The Good | Teens Arrested in Nursery Doxing Case as OpenAI Disrupts Cybercrime Clusters
U.K. police have arrested two 17-year-olds in Hertfordshire for allegedly doxing children following a ransomware attack on London-based Kido nurseries. The Radiant Group claimed responsibility, saying they stole sensitive data and photos of over 8000 children and leaked some online to extort Kido. Later, the files were removed after the groups’ threats to both Kido and parents of the affected children failed to make headway. Kido, supporting over 15,000 families in the U.K, U.S, China, and India, confirmed the breached data was hosted by Famly, a nursery software platform, which said its systems were not compromised.
The UK’s NCSC called the attack on children “particularly egregious” and the Met Police emphasized their commitment to bringing the perpetrators to justice. The arrests reflect a wider trend of teenagers involved in major U.K. cyberattacks, with recent cases linked to Marks & Spencer, Co-op, Harrods, and Transport for London.
Also this week, OpenAI said it disrupted three malicious activity clusters abusing ChatGPT for cybercrime and influence operations. The first involved Russian-speaking actors using multiple accounts to develop components of remote access trojans (RATs), credential stealers, and data exfiltration tools. The second, tied to North Korean actors, used ChatGPT to assist in malware, phishing, and C2 development – using the chatbot to draft copy, perform experiments, and explore new techniques. The third was linked to Chinese threat group ‘UNK_DropPitch’, which leveraged the tool to create multilingual phishing content and automate hacking tasks.
Beyond these, OpenAI also blocked networks from Cambodia, Myanmar, Nigeria, Russia, and China for using AI in scams, propaganda, and surveillance, though all mentioned actors tried to mask signs of their abuse of the tool to further their operations.
The Bad | Crimson Collective Group Breach Cloud Systems to Steal Data & Extort Victims
A threat group called ‘Crimson Collective’ has launched a series of targeted attacks on AWS cloud environments, stealing sensitive data and extorting victims through multi-stage intrusions. The group just recently exfiltrated 570 GB of data from thousands of private GitLab repositories before joining forces with Scattered Lapsus$ Hunters to intensify its extortion efforts.
Researchers explain how Crimson Collective’s operations begin with harvesting exposed long-term access credentials using open-source tools like TruffleHog. Once inside, they create new privileged accounts and escalate privileges by assigning administrative policies, effectively gaining complete control over the compromised environment. Here, the attackers enumerate users, databases, and storage systems in preparation of large-scale data theft.

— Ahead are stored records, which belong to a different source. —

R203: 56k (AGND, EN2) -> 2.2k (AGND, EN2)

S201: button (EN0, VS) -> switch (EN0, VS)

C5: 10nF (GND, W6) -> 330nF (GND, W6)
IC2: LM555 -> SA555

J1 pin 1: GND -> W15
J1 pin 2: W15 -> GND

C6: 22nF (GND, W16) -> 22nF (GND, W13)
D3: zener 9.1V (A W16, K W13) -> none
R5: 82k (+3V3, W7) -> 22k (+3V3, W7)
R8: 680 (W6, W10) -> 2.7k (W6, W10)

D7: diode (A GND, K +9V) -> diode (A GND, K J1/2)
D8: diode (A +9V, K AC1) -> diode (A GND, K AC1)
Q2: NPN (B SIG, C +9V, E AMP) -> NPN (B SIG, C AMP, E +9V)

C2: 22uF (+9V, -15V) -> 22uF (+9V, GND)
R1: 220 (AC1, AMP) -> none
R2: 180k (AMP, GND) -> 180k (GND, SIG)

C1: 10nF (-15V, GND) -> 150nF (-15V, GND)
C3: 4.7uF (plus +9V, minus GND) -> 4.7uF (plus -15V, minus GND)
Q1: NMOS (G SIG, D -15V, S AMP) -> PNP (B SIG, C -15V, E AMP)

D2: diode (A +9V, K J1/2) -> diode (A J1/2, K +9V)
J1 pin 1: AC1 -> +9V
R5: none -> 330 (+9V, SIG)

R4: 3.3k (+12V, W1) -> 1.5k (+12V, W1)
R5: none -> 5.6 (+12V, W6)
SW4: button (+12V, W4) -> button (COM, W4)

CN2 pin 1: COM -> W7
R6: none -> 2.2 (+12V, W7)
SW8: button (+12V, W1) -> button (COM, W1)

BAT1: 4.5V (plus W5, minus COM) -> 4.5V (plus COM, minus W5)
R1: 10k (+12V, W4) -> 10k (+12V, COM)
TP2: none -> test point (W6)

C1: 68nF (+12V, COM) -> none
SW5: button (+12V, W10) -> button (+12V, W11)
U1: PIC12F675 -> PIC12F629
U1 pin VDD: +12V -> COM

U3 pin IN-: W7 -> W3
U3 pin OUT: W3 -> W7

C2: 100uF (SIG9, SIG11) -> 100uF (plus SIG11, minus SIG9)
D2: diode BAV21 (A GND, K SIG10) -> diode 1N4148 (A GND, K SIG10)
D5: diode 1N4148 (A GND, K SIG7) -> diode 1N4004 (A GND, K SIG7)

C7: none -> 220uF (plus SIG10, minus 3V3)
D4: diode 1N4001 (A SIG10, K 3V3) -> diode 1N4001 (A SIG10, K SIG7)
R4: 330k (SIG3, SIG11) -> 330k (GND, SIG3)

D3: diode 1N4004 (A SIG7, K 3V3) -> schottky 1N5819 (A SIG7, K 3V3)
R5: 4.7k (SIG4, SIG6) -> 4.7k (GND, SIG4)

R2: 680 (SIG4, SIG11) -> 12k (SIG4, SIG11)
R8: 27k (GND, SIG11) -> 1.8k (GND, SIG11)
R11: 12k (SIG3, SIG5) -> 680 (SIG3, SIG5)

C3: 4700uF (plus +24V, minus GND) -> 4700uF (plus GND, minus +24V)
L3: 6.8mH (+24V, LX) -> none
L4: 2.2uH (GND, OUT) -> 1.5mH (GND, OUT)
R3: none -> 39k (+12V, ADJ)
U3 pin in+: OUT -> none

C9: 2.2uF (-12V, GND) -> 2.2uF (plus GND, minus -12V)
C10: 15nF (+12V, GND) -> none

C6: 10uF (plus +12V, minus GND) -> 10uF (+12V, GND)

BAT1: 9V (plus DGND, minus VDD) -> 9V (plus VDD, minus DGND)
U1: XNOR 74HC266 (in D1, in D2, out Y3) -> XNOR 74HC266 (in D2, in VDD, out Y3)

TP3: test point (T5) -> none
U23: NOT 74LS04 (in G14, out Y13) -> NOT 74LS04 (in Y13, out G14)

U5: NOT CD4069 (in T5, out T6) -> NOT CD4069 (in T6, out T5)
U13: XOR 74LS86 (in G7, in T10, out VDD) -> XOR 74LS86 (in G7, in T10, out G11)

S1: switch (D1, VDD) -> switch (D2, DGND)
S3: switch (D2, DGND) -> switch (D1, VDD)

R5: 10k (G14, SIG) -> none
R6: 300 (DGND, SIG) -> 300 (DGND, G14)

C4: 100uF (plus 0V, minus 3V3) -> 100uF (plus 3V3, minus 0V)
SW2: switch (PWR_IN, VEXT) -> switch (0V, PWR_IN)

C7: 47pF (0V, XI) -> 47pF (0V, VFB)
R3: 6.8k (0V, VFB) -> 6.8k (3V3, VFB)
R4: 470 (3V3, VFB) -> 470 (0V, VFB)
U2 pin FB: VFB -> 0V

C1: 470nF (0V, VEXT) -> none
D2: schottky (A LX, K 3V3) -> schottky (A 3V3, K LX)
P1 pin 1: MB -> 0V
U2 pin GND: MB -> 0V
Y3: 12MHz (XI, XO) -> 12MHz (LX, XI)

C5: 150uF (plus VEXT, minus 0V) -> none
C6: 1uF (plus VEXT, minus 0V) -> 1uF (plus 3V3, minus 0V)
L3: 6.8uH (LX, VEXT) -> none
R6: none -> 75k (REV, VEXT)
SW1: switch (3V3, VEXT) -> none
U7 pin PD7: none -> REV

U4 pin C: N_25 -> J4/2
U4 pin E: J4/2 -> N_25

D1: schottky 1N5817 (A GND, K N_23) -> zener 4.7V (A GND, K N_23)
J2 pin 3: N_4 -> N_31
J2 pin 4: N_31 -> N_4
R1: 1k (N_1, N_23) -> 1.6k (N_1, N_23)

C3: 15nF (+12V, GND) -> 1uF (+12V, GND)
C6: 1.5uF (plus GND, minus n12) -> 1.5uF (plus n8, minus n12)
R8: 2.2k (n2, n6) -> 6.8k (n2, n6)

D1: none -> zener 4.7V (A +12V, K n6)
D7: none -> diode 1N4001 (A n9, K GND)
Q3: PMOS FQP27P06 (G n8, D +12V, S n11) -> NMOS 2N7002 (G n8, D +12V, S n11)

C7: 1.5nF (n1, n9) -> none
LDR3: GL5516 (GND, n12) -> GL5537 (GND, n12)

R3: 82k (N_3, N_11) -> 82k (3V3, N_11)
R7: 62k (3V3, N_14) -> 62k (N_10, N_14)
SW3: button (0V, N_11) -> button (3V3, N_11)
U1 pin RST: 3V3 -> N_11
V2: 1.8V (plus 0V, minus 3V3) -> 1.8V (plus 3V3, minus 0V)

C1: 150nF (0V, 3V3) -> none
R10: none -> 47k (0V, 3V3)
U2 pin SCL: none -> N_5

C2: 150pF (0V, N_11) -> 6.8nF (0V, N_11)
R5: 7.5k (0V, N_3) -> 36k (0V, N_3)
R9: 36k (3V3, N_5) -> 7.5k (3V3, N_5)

The group’s exfiltration process involves modifying database master passwords, creating snapshots of databases before exporting them to S3 for transfer through API calls. EBS (Elastic Block Store) volumes are then launched and attached under permissive security groups to move data more freely. Victims typically receive ransom demands via in-platform email systems and external addresses once exfiltration is complete.
Investigations found that the group employs many IP addresses, some reused across different incidents, which allowed partial tracking of its operations. While Crimson Collective’s size and infrastructure remain unclear, its extortion tactics indicate an expanding threat to organizations relying on cloud-based infrastructure. Using short-term, least-privileged credentials and enforcing IAM policies can help mitigate the chance of breaches.
Researchers warn that leaked credentials and lax privilege management continue to be major enablers for these attacks, and urge companies to tighten access controls, limit credential lifespan, and regularly audit for exposed secrets using open-source scanning tools.
The Ugly | Attackers Breach Discord Ticketing Support, Exposing Data of 5.5M Users
Threat actors claiming to have breached Discord’s customer support systems are now threatening to leak data allegedly stolen from millions of users after the company refused to pay ransom demands. This latest threat follows reports that the attackers first gained access to a third-party support provider in late September, exfiltrating sensitive user information such as names, emails, government IDs, and partial payment details.
Discord confirmed that the compromise affected a vendor system used for customer service, not its internal infrastructure, and said around 70,000 users had their government ID photos exposed – far fewer than the 2.1 million claimed by the attackers. The company stressed that inflated figures and ransom demands were part of an extortion campaign and that it will not reward illegal actions.
According to the threat actors, they accessed Discord’s support platform for 58 hours through a compromised account belonging to an outsourced support agent. During this window, the scope of their claim includes 1.6 terabytes of data, including 8.4 million support tickets affecting 5.5 million users, with roughly 580,000 containing partial payment information. The attackers also said integrations between the support system and Discord’s internal database allowed them to run millions of API queries for additional user data.
The actors initially demanded $5 million, later reducing it to $3.5 million before Discord ended negotiations and went public with the breach. The group has since threatened to release the stolen data, marking one of the largest extortion-driven data thefts to hit a major communication platform in 2025.